== Brief ==
Return the entries below verbatim. Pictures stay out.

== Listed entries ==
§
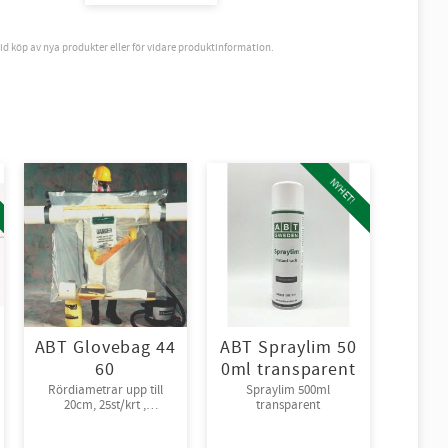
vid köp av nya produkter eller för vidare produktinformation.
NYHET!
ABT Glovebag 44
ABT Spraylim 50
60
0ml transparent
Rördiametrar upp till
Spraylim 500ml
20cm, 25st/krt ,
transparent
rullpackade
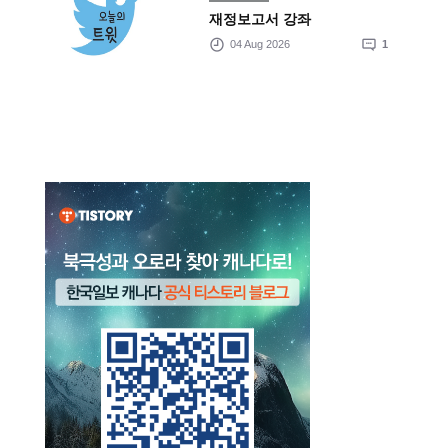
재정보고서 강좌
04 Aug 2026
1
§
== Response below ==
vid köp av nya produkter eller för vidare produktinformation.
NYHET!
ABT Glovebag 44
ABT Spraylim 50
60
0ml transparent
Rördiametrar upp till
Spraylim 500ml
20cm, 25st/krt ,
transparent
rullpackade
재정보고서 강좌
04 Aug 2026
1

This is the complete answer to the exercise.